In 1991, LL Cool J rocked MTV Unplugged, rapping to the audience, “Don’t call it a comeback.” He didn’t wish to dwell on the flops of the past or to jinx the future.
Today, three companies – Best Buy, Delta Airlines, and General Motors – could say the same thing. Only a few years ago, each was dismissed and left for dead. But each has since come back and now stand as the turnaround story of 2013.
How did they do it?
Turnarounds of the magnitude that are occurring at Best Buy, Delta, and GM are no simple, quick, or easy thing. But these comebacks have three things in common, and each element is required for success:
Accepting that disruption in their industries has created a new normal.
Repositioning the core business, even if it means getting smaller.
Investing in new business models based on consumer insights.
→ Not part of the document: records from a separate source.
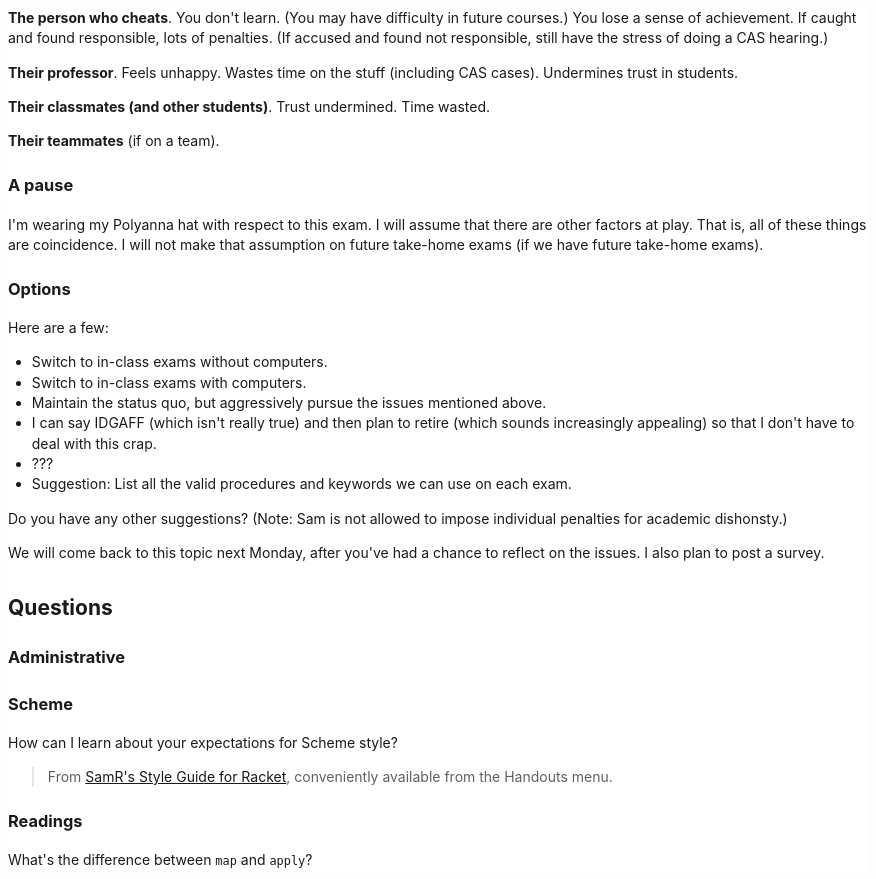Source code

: **The person who cheats**. You don't learn. (You may have difficulty in
future courses.) You lose a sense of achievement. If caught and found
responsible, lots of penalties. (If accused and found not responsible,
still have the stress of doing a CAS hearing.)

**Their professor**. Feels unhappy. Wastes time on the stuff (including
CAS cases). Undermines trust in students.

**Their classmates (and other students)**. Trust undermined. Time wasted.

**Their teammates** (if on a team).

### A pause

I'm wearing my Polyanna hat with respect to this exam. I will assume
that there are other factors at play. That is, all of these things
are coincidence. I will not make that assumption on future take-home
exams (if we have future take-home exams).

### Options

Here are a few:

* Switch to in-class exams without computers.
* Switch to in-class exams with computers.
* Maintain the status quo, but aggressively pursue the issues mentioned
  above.
* I can say IDGAFF (which isn't really true) and then plan to retire 
  (which sounds increasingly appealing) so that I don't have to deal 
  with this crap.
* ???
* Suggestion: List all the valid procedures and keywords we can use on
  each exam.

Do you have any other suggestions? (Note: Sam is not allowed to impose
individual penalties for academic dishonsty.)

We will come back to this topic next Monday, after you've had a chance
to reflect on the issues. I also plan to post a survey.

Questions
---------

### Administrative

### Scheme

How can I learn about your expectations for Scheme style?

> From [SamR's Style Guide for Racket](../handouts/style-guide), 
  conveniently available from the Handouts menu.

### Readings

What's the difference between `map` and `apply`?
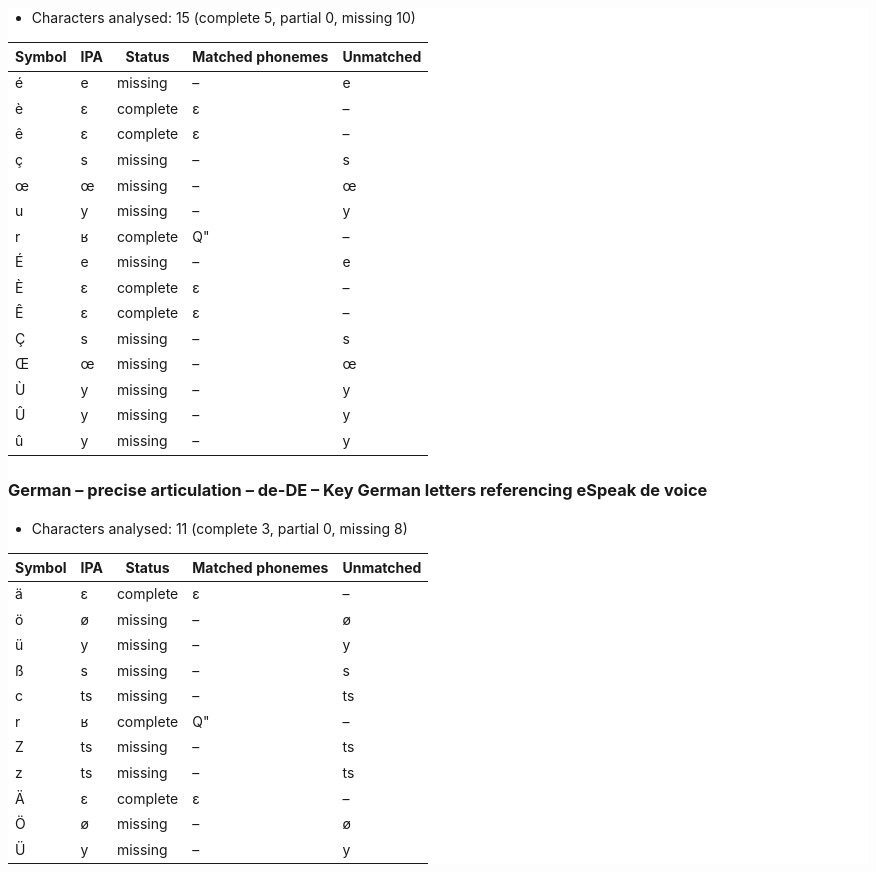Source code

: * Characters analysed: 15 (complete 5, partial 0, missing 10)

| Symbol | IPA | Status | Matched phonemes | Unmatched |
| --- | --- | --- | --- | --- |
| é | e | missing | – | e |
| è | ɛ | complete | ɛ | – |
| ê | ɛ | complete | ɛ | – |
| ç | s | missing | – | s |
| œ | œ | missing | – | œ |
| u | y | missing | – | y |
| r | ʁ | complete | Q" | – |
| É | e | missing | – | e |
| È | ɛ | complete | ɛ | – |
| Ê | ɛ | complete | ɛ | – |
| Ç | s | missing | – | s |
| Œ | œ | missing | – | œ |
| Ù | y | missing | – | y |
| Û | y | missing | – | y |
| û | y | missing | – | y |

### German – precise articulation – de-DE – Key German letters referencing eSpeak de voice

* Characters analysed: 11 (complete 3, partial 0, missing 8)

| Symbol | IPA | Status | Matched phonemes | Unmatched |
| --- | --- | --- | --- | --- |
| ä | ɛ | complete | ɛ | – |
| ö | ø | missing | – | ø |
| ü | y | missing | – | y |
| ß | s | missing | – | s |
| c | ts | missing | – | ts |
| r | ʁ | complete | Q" | – |
| Z | ts | missing | – | ts |
| z | ts | missing | – | ts |
| Ä | ɛ | complete | ɛ | – |
| Ö | ø | missing | – | ø |
| Ü | y | missing | – | y |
Cost cutting is only one part of the story. Yes, GM shut down plants, Best Buy closed stores, and Delta eliminated routes. But all three companies also embarked on a strategic plan of retooling the old while inventing new growth opportunities based on fresh insights about customer needs. Let’s take a look at all three elements:
Accepting Disruption as the New Normal
In 2011, Best Buy’s CEO Brian Dunn was blaming the company’s lackluster performance on “industry headwinds,” a phrase many people considered a euphemism for Amazon. Consumers had quickly adopted the habit of “showrooming” – visiting Best Buy stores to do research and try products, then making their purchases online. Critics predicted that the electronics retailer would go the way of Circuit City.